Defining A Kickback Scheme
If the judges were to find the entire CFPB unconstitutional, as they hinted they might, then the agency's penalty against PHH would be irrelevant. There would be no need for the court to address the legal intricacies of the mortgage giant’s defense of its practices.
But the federal judges indicated that if they decide to pursue a narrower ruling, they might also be sympathetic to PHH’s case.
PHH admits that it referred its borrowers to mortgage insurers in exchange for the insurers' agreement to purchase reinsurance sold by one of PHH's subsidiaries.
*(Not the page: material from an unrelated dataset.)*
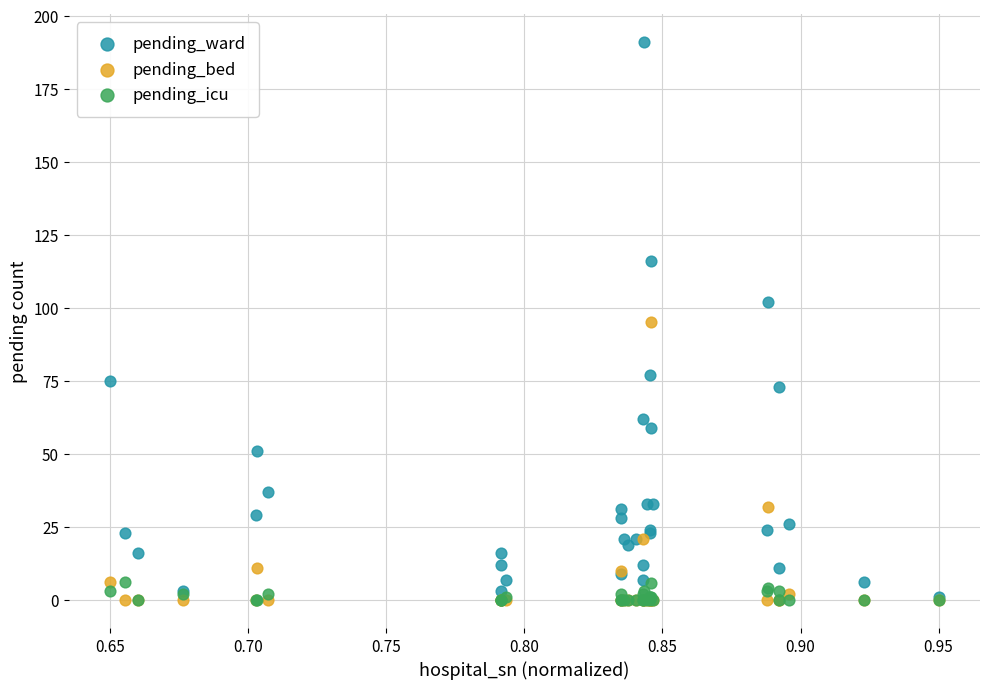

What are all the series names shown in the legend?

pending_ward, pending_bed, pending_icu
A significant percentage of the insurance premiums homeowners paid to those insurers went right back to PHH in the form of reinsurance payments.
The CFPB argues that the transactions were a violation of the Real Estate Settlement Procedures Act, which prohibits “kickbacks,” or unearned fees, for real estate-related referrals.
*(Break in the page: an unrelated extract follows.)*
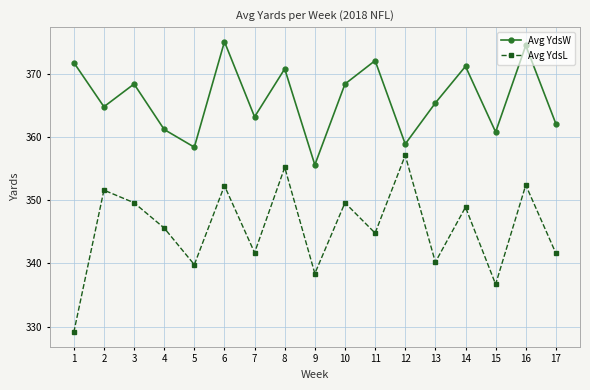

Is the value of Avg YdsL at 16 greater than the value of Avg YdsW at 4?

No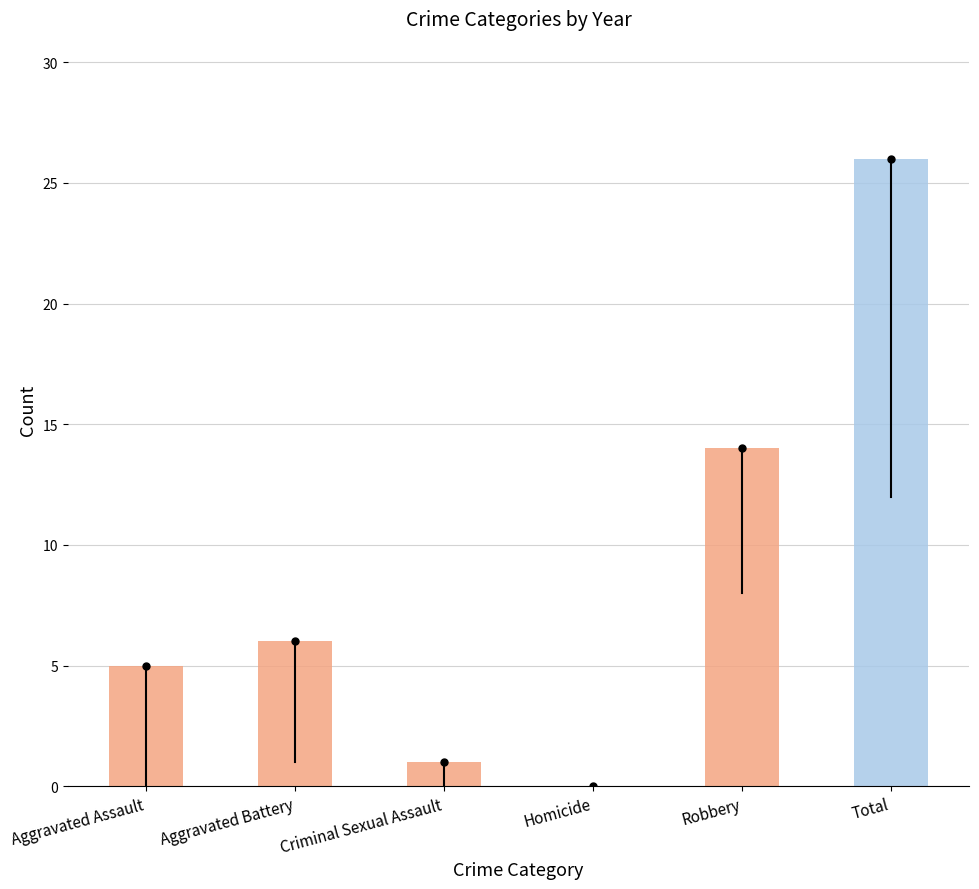

Which has a higher value, Homicide or Robbery?

Robbery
The agency's $109 million fine would have PHH surrender to the Treasury what is just a portion of the profits the company made from the "kickbacks," according to CFPB filing papers.
PHH maintains that the profits it received as a result of the referrals were permissible, since they fall under RESPA's exception for “bona fide salary or compensation ... for services actually performed.”
The judges seemed to find PHH’s argument compelling, repeatedly asking DeMille-Wagman to demonstrate that profit from the referrals did not count as a legitimate payment for PHH’s services.
What Happens Next
Observers of the federal judiciary say it is anyone’s guess when the court will rule in the case.
“Anywhere from a few weeks to a year would not be unusual for a circuit court case,” said Julie Nepveu, senior attorney for AARP Foundation Litigation and author of an amicus brief for the CFPB.
Once a decision is handed down, the losing side can appeal to the full appeals court, composed of all the judges active in the circuit, or head straight to the Supreme Court, should the latter accept a petition to hear the case. A party can also appeal to the Supreme Court after the full federal appeals court rules against it.
Merrick Garland, President Barack Obama's nominee for the Supreme Court vacancy, is the chief judge of the U.S. Court of Appeals for the D.C. Circuit. He is likely not to participate in a full rehearing of the case, given his recent nomination.